While Hoffman says he can’t definitively list measures that relevant authorities would determine to be a violation, he does have several safeguards that can be implemented to reduce such risk. Here are four steps providers should consider when planning a professional education event:
1. Make the event about education first and foremost, with any associated entertainment clearly ancillary. “An example of a program that would present less risk is your traditional educational seminar over lunch at a hotel—a rubber chicken lunch and a robust educational program,” Hoffman says. “When you move that event to a fancy steakhouse and serve Moët and Chandon, the risk starts to increase.”
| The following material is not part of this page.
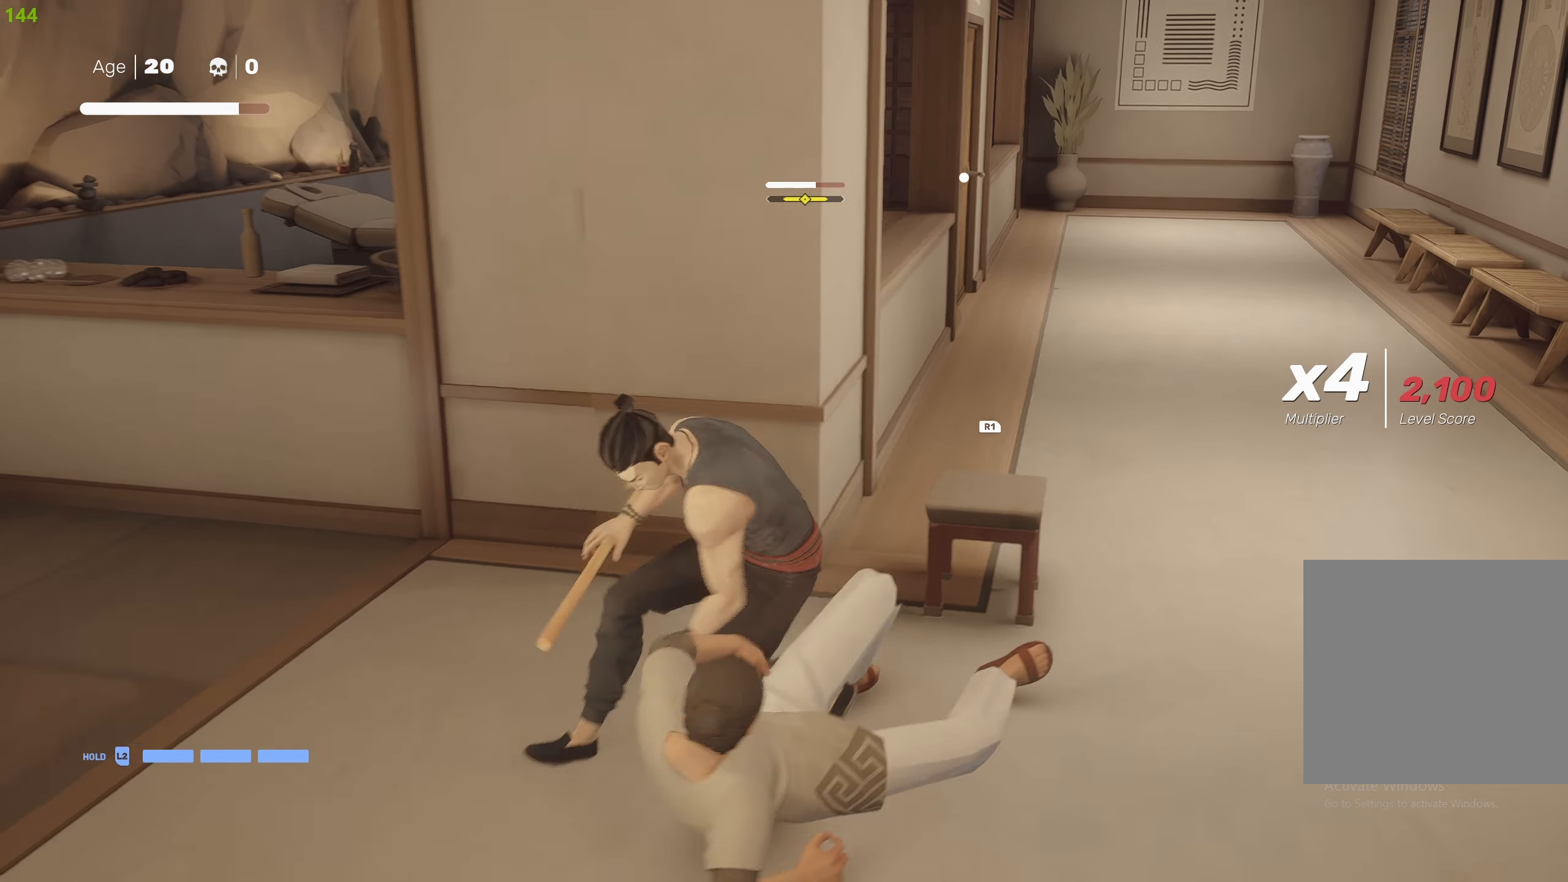
{"buttons": [], "left_stick": "right", "right_stick": "center", "events": [[17, "left_stick", "down-right"], [133, "CIRCLE", "up"], [133, "left_stick", "center"], [317, "left_stick", "up-right"], [500, "left_stick", "right"]]}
2. Be cognizant of the professionals whom you target with your advertising for the program. “What would probably create more risk is if the treatment center sat down and said, ‘Who are our top 10 referral sources? Let’s only invite them and exclude others,’ ” Hoffman says. “However, if the educational program is open to the public and widely advertised to any professional who could receive any sort of internal benefit from the education, your risk decreases.”
3. Don’t track referrals by attendees. “After the education session is complete, avoid tracking the referrals from attendees. This undercuts the idea of a broad education effort instead of an event targeted to specific referral sources,” Hoffman says.
4. Stay local. “If you’re an addiction treatment center in L.A. and you hold the event in L.A., that goes to the educational aspect being primary as opposed to being secondary,” Hoffman says. “The days of ‘let’s take everyone to Hawaii and have a long weekend,’ are long gone.”
Hoffman adds that no one factor is determinative with regards to whether a professional education event is considered to be in violation of relevant laws. “If you don’t implement all four safeguards, it does not mean it’s an illegal arrangement,” he says. “It just means the program is higher risk. We hope that the government clarifies EKRA through the rulemaking process to give providers brighter lines and more certainty, but we’re not holding our breath.”